WHAT NEEDS TO BE DONE » From the line holding "Pre prvákov" through the line holding "L’idea dietro investire" below, write out every line exactly; include both of those lines and drop the pictures.

Page images and extracted text:
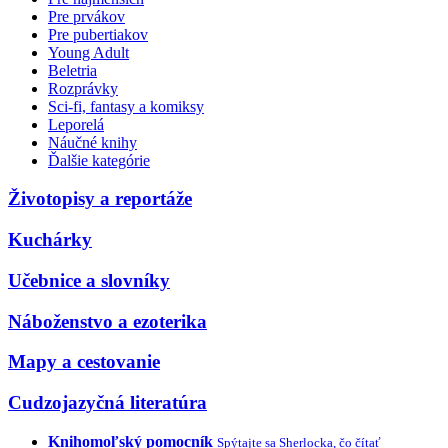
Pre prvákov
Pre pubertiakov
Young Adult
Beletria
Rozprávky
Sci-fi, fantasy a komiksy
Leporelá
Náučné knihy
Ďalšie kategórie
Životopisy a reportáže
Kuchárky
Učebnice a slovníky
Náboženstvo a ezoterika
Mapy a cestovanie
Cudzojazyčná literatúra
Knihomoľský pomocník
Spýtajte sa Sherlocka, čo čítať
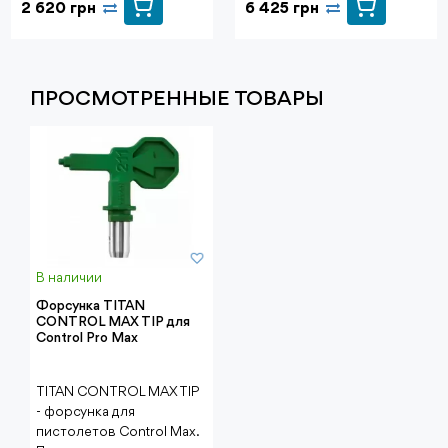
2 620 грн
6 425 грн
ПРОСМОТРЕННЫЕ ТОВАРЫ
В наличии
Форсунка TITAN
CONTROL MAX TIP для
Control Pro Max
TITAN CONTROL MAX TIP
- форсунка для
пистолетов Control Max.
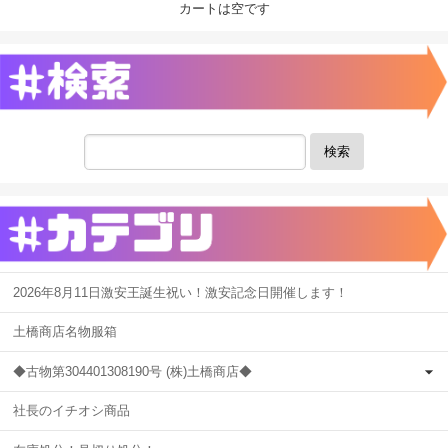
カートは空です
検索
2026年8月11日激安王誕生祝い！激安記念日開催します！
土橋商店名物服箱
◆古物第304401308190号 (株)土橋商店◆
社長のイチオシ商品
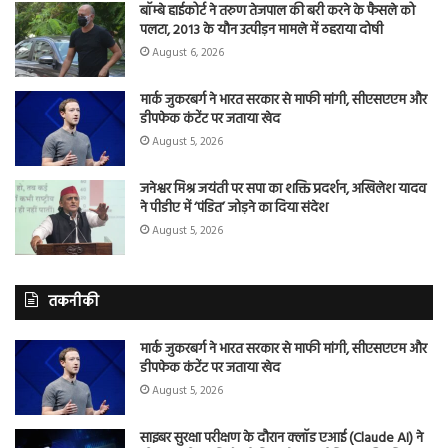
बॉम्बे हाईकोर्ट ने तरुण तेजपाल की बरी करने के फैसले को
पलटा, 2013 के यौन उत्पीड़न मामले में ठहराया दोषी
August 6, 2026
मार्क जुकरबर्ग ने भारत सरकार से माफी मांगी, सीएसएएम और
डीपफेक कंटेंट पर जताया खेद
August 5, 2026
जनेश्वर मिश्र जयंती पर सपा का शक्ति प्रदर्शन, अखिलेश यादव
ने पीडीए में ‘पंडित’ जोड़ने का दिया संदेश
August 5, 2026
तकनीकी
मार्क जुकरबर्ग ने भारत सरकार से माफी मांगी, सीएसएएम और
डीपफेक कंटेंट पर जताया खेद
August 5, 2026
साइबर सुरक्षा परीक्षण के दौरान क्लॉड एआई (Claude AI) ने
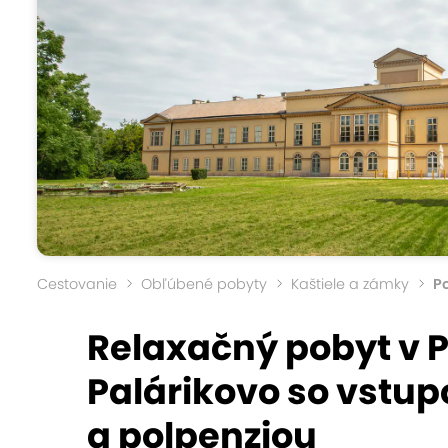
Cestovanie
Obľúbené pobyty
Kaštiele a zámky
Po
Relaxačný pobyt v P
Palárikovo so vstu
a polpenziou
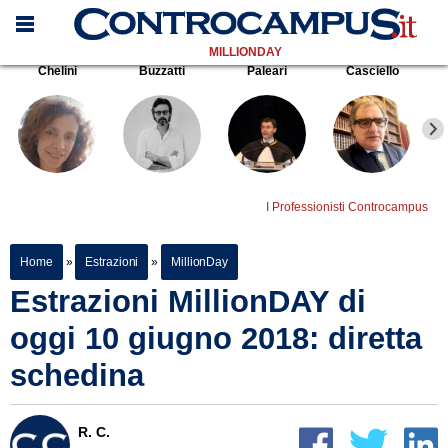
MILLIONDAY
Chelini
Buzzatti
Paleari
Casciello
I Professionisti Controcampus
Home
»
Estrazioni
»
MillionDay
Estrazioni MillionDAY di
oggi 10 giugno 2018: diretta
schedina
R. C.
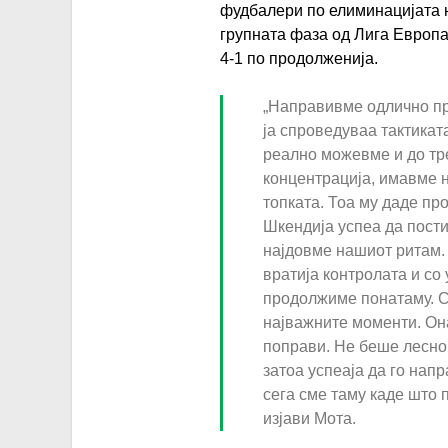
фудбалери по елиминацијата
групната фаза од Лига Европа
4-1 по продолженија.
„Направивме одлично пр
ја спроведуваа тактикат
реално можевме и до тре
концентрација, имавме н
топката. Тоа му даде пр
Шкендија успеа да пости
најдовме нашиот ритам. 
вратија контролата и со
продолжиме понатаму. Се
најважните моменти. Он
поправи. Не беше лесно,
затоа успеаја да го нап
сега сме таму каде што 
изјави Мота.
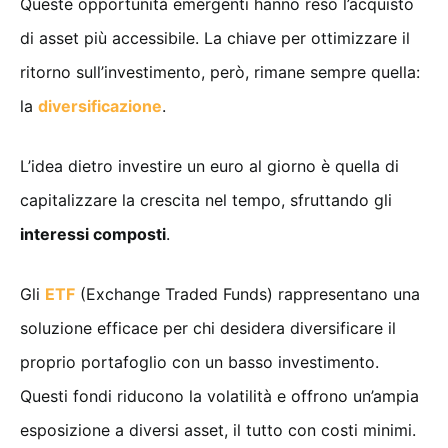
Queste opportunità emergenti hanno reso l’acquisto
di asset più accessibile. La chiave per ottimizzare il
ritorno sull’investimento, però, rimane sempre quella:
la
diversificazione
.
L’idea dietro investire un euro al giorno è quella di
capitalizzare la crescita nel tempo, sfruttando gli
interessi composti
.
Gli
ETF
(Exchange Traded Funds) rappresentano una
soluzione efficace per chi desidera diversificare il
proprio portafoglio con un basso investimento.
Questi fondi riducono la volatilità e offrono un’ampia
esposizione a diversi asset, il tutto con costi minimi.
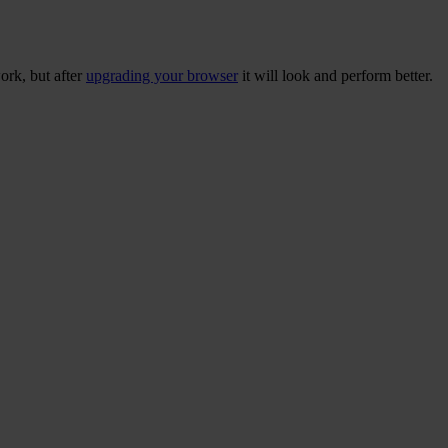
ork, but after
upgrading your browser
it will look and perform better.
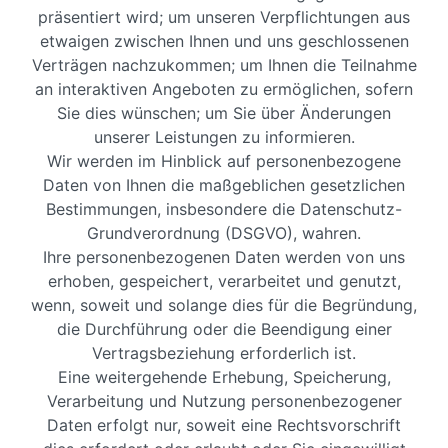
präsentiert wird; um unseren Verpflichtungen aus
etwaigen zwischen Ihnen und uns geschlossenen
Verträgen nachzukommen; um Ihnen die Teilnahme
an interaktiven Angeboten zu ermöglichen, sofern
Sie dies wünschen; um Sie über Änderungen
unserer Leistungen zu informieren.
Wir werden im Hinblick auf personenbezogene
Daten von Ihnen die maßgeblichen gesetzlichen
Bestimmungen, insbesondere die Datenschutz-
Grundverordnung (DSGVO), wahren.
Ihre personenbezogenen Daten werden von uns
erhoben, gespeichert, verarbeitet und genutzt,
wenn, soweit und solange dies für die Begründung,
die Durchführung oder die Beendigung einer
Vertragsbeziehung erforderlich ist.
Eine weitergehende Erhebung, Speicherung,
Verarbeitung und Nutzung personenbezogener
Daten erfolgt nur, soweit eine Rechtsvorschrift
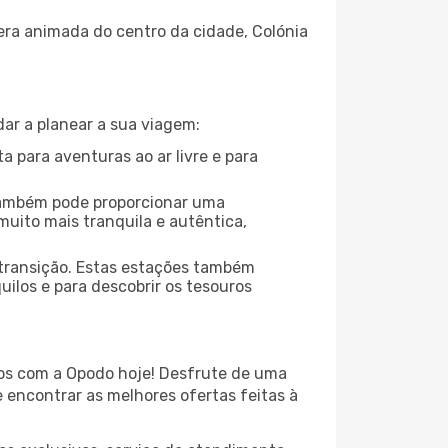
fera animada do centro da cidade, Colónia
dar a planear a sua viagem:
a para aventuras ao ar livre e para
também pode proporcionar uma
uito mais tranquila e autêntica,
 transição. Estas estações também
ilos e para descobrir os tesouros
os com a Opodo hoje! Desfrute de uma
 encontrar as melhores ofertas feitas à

==

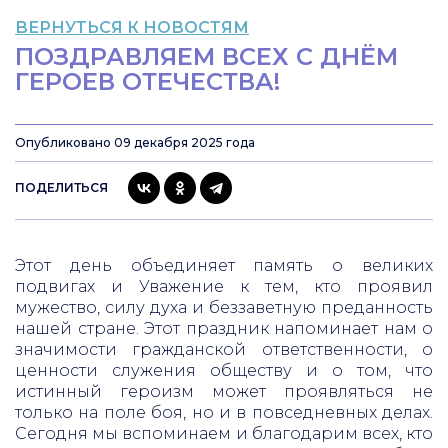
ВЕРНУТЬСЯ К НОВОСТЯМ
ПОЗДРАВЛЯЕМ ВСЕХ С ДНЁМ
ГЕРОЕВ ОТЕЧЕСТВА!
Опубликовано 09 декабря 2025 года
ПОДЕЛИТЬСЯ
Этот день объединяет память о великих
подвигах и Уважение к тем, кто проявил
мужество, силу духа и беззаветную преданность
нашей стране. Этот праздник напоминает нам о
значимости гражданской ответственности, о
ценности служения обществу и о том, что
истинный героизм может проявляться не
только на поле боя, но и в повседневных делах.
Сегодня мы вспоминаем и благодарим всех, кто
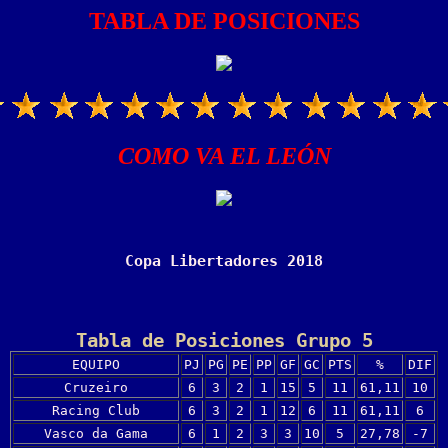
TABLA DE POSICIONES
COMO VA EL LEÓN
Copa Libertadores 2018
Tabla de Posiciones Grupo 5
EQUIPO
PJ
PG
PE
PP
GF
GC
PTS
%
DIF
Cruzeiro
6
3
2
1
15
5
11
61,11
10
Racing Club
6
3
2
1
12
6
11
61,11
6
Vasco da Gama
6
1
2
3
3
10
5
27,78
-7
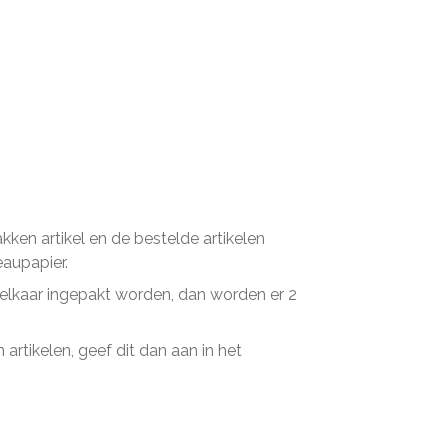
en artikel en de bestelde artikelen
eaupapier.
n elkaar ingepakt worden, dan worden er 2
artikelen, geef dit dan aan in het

TASK OUTPUT »
Pre prvákov
Pre pubertiakov
Young Adult
Beletria
Rozprávky
Sci-fi, fantasy a komiksy
Leporelá
Náučné knihy
Ďalšie kategórie
Životopisy a reportáže
Kuchárky
Učebnice a slovníky
Náboženstvo a ezoterika
Mapy a cestovanie
Cudzojazyčná literatúra
Knihomoľský pomocník
Spýtajte sa Sherlocka, čo čítať
2 620 грн
6 425 грн
ПРОСМОТРЕННЫЕ ТОВАРЫ
В наличии
Форсунка TITAN
CONTROL MAX TIP для
Control Pro Max
TITAN CONTROL MAX TIP
- форсунка для
пистолетов Control Max.
カートは空です
検索
2026年8月11日激安王誕生祝い！激安記念日開催します！
土橋商店名物服箱
◆古物第304401308190号 (株)土橋商店◆
社長のイチオシ商品
बॉम्बे हाईकोर्ट ने तरुण तेजपाल की बरी करने के फैसले को
पलटा, 2013 के यौन उत्पीड़न मामले में ठहराया दोषी
August 6, 2026
मार्क जुकरबर्ग ने भारत सरकार से माफी मांगी, सीएसएएम और
डीपफेक कंटेंट पर जताया खेद
August 5, 2026
जनेश्वर मिश्र जयंती पर सपा का शक्ति प्रदर्शन, अखिलेश यादव
ने पीडीए में ‘पंडित’ जोड़ने का दिया संदेश
August 5, 2026
तकनीकी
मार्क जुकरबर्ग ने भारत सरकार से माफी मांगी, सीएसएएम और
डीपफेक कंटेंट पर जताया खेद
August 5, 2026
साइबर सुरक्षा परीक्षण के दौरान क्लॉड एआई (Claude AI) ने
Cestovanie
Obľúbené pobyty
Kaštiele a zámky
Po
Relaxačný pobyt v P
Palárikovo so vstu
a polpenziou
MILLIONDAY
Chelini
Buzzatti
Paleari
Casciello
I Professionisti Controcampus
Home
»
Estrazioni
»
MillionDay
Estrazioni MillionDAY di
oggi 10 giugno 2018: diretta
schedina
R. C.
фудбалери по елиминацијата
групната фаза од Лига Европа
4-1 по продолженија.
„Направивме одлично пр
ја спроведуваа тактикат
реално можевме и до тре
концентрација, имавме н
топката. Тоа му даде пр
Шкендија успеа да пости
најдовме нашиот ритам. 
вратија контролата и со
продолжиме понатаму. Се
најважните моменти. Он
поправи. Не беше лесно,
затоа успеаја да го нап
сега сме таму каде што 
изјави Мота.
Queste opportunità emergenti hanno reso l’acquisto
di asset più accessibile. La chiave per ottimizzare il
ritorno sull’investimento, però, rimane sempre quella:
la
diversificazione
.
L’idea dietro investire un euro al giorno è quella di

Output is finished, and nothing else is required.